Joint arthrosis: Severity noted.
Sesamoid position: Some degree of subluxation of the sesamoids from beneath the meatatarsal head is inevitable. Although it is not usually considered preoperatively, its correction intraoperativly is essential.
Bunions Are Classified by Their Severity
Mild bunion: Hallux valgus angle less than 30°, intermetatarsal angle less than 13°. The joint is usually congruent, and the deformity may be due to a hallux valgus interphalangeus.
Moderate bunion: Hallux valgus angle between 30° and 40°, intermetatarsal angle between 13° and 20°. MTP joint usually incongruent (subluxed); hallux is pronated and often presses against the second toe.
Severe bunion: More than 40° hallux valgus angle, intermetatarsal 20° or more. Hallux is pronated and often overlapping or underlapping the second toe; MTP joint incongruent; frequently painful transfer lesion underneath the second metatarsal head; possible arthritic changes.
TREATMENT
Conservative Treatment
The cornerstone of conservative treatment is footwear modification. If the primary problem is a painful medial eminence caused by an advanced bunion, then wearing shoes with a wide toe box or open-toed shoes can minimize rubbing over the medial eminence. Bunion pads, night splints, and toe spacers may provide temporary relief, but tend to be of little help in the long term. Similarly, custom orthotics do not usually provide lasting pain relief. However, if the symptoms are primarily pain underneath the sesamoids or transfer lesions underneath the lesser metatarsal heads, soft pads can be placed in the shoes just proximal to these prominences to alleviate pressure from the painful areas. If lesser-toe deformities are the chief complaint, these can also be addressed with wide or open-toed shoes, or commercially available toe sleeves. Contraindications to surgical treatment are considered in Box 6.1.
Surgical Treatment
If conservative measures have failed to relieve symptoms from a hallux valgus deformity, surgical correction of the bunion can be offered. The anatomic deformity and other factors considered are as follows:
The patient’s main complaint, profession, and athletic pursuits.
The physical examination findings, including the severity of deformity, the area of maximum tenderness, and associated lesser toe deformities.
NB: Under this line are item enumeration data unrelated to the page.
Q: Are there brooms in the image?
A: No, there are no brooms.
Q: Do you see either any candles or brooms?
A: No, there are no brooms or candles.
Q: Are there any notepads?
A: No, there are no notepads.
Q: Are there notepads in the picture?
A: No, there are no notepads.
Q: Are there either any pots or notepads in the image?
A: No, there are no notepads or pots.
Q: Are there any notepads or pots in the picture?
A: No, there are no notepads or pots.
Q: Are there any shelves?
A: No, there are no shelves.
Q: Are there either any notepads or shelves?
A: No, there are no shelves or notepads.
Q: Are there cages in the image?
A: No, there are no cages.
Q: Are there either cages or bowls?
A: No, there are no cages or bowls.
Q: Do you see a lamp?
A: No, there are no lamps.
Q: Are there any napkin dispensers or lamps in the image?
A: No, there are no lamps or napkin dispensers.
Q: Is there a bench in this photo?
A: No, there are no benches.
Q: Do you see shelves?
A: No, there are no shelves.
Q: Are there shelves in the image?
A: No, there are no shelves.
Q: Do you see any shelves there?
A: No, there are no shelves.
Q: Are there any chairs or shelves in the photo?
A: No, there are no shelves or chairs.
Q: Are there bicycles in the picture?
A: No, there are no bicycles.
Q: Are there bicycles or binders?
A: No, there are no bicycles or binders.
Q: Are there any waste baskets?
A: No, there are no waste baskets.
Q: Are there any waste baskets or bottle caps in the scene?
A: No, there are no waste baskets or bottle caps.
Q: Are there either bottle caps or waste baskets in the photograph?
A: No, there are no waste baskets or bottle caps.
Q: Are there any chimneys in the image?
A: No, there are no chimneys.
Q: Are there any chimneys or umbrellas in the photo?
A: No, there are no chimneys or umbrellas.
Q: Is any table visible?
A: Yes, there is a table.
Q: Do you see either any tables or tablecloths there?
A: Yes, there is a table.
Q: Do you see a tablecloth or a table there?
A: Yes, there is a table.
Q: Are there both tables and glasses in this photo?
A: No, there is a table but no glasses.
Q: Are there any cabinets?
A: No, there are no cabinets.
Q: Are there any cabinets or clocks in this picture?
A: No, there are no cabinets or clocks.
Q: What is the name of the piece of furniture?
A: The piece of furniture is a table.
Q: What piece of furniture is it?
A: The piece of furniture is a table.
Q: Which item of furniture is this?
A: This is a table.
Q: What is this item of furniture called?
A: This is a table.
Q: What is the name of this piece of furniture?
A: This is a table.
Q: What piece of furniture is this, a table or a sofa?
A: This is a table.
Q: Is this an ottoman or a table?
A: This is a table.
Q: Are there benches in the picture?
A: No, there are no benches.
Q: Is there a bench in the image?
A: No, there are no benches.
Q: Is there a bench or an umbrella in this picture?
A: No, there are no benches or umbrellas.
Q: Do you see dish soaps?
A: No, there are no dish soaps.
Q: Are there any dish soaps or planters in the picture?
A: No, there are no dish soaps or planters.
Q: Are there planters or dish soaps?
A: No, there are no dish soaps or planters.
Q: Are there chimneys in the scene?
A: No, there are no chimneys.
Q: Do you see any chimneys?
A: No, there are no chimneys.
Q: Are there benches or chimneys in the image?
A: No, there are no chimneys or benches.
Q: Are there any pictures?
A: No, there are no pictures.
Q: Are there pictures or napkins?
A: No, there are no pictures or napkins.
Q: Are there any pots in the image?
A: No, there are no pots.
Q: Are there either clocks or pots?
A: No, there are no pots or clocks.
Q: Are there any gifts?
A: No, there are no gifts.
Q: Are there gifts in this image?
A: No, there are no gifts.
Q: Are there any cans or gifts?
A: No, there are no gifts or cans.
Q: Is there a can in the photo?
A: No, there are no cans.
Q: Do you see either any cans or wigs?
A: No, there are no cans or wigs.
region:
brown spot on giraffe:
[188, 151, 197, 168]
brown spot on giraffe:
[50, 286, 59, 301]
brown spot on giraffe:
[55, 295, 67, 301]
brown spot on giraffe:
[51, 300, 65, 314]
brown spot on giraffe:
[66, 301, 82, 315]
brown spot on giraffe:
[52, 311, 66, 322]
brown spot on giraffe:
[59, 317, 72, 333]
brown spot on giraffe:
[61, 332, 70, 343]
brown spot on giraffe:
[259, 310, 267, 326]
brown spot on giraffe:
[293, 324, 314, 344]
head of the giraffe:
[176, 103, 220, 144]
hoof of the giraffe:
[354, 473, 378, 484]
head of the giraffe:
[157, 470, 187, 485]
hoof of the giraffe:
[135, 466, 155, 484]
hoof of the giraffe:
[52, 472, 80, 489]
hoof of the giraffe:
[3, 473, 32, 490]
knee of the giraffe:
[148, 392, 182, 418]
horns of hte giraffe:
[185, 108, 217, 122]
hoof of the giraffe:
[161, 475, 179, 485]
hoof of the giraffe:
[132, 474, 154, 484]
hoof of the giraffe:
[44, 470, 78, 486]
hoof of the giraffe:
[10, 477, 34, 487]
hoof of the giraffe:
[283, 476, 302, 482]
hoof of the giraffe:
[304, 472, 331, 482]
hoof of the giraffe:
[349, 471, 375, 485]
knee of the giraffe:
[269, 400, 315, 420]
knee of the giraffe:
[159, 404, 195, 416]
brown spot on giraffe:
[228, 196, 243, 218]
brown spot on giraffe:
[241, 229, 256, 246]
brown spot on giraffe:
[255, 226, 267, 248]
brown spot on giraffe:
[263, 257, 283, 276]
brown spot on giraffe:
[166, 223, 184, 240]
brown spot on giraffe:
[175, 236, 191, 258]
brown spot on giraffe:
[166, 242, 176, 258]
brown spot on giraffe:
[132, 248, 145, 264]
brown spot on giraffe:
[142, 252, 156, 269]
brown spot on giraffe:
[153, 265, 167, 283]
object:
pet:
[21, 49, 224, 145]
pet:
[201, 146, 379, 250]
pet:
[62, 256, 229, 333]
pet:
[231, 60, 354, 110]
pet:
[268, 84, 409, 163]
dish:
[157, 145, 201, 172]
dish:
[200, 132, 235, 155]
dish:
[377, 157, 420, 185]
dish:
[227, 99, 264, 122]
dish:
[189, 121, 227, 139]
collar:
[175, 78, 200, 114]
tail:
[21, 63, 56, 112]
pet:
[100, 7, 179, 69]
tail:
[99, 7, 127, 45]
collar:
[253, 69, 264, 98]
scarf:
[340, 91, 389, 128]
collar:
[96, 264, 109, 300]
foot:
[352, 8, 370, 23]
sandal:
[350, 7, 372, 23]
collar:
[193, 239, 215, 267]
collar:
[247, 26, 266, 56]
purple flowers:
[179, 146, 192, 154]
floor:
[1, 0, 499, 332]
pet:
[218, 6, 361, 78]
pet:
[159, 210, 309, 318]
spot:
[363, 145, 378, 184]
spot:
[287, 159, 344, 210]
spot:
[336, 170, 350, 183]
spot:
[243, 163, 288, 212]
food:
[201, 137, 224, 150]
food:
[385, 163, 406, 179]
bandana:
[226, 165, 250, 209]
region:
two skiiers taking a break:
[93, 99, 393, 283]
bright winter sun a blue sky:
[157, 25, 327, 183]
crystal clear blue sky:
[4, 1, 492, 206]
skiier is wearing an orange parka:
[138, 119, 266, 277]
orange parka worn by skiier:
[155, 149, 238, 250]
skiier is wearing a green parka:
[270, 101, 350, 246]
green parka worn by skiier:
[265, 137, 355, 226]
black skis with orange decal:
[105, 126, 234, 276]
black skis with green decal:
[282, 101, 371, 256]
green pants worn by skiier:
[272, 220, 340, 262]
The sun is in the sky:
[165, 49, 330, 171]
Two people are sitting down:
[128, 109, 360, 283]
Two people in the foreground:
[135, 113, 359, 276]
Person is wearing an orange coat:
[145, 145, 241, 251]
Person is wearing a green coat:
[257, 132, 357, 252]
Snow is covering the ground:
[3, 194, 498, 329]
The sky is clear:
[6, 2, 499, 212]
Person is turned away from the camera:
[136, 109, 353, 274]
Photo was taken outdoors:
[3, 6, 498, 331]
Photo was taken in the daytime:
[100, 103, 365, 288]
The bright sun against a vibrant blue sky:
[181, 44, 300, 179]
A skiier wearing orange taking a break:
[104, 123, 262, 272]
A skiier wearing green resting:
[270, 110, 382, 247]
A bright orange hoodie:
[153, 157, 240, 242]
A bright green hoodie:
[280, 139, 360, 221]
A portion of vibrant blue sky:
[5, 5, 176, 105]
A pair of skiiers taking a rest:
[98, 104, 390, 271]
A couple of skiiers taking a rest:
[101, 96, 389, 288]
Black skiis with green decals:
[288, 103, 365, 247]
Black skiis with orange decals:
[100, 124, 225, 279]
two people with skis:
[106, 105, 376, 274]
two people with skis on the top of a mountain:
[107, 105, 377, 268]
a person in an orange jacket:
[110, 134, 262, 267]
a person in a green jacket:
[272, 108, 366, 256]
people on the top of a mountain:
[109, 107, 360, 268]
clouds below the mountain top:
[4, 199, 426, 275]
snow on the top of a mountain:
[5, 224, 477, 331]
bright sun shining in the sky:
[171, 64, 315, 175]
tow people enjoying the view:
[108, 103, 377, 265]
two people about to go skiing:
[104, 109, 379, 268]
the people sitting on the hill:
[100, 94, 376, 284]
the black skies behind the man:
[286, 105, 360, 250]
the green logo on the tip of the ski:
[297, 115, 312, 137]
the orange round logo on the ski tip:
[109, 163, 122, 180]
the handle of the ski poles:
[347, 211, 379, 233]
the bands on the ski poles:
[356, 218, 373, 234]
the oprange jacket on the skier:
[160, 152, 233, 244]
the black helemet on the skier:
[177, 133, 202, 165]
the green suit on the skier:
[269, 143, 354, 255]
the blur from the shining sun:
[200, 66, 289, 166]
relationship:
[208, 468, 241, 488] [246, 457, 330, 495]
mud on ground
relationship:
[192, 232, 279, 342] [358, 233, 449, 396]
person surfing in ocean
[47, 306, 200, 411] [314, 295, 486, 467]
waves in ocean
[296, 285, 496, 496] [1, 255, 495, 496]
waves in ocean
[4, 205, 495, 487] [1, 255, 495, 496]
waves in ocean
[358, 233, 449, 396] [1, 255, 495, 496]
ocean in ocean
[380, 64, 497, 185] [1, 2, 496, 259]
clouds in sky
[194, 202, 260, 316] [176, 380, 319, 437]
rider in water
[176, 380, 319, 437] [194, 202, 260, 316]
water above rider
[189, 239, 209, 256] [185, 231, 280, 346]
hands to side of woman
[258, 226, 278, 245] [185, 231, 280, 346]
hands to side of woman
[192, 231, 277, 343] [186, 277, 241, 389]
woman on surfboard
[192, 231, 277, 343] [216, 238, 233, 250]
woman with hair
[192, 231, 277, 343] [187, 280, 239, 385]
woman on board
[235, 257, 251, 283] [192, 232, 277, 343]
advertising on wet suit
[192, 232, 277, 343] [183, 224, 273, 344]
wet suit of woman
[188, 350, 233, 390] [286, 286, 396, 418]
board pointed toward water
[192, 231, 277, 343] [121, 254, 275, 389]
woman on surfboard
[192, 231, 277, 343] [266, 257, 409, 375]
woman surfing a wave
Radiographic evaluation, including the parameters discussed previously.
The neurovascular status of the foot.
The patient’s expectations of the operative procedure.
BOX 6.1 CONTRAINDICATIONS TO SURGICAL TREATMENT OF HALLUX VALGUS
Absolute
Active infection of the MTP joint
Poor vascularity
Unreliable
Unable to participate in the postoperative regimen of dressing changes
Relative
Mild arthritis or arthrofibrosis
Unrealistic expectations
Not all professional or high-level athletes can return to full function after bunion surgery because of limited motion, diminished strength, or residual discomfort. If a patient’s complaint is lesser-toe deformities or transfer lesions, correction of the bunion may be the only way to alleviate the problem by restoring proper weight bearing to the first ray and by providing room to straighten out the lesser toes especially the second toe.
Patients must be made fully aware about the time necessary to return to work or athletics after surgery. Furthermore, patients must be warned of the possible postoperative appearance of their foot. Mild residual deformity resulting from anatomic factors (e.g., mild hallux valgus interphalangeus), incomplete correction at surgery, or mild postoperative recurrence of the bunion may be present.
Decision-Making Algorithm
A single surgical procedure cannot be used to correct the different types of bunions. Radiographs guide the decisionmaking algorithm. If the MTP joint is congruent, any surgical procedure that is contemplated must not change the relationship of this articulation. With an incongruent joint, soft tissues require rebalancing, which rotates the proximal phalanx back onto the metatarsal head, recreating a congruent joint.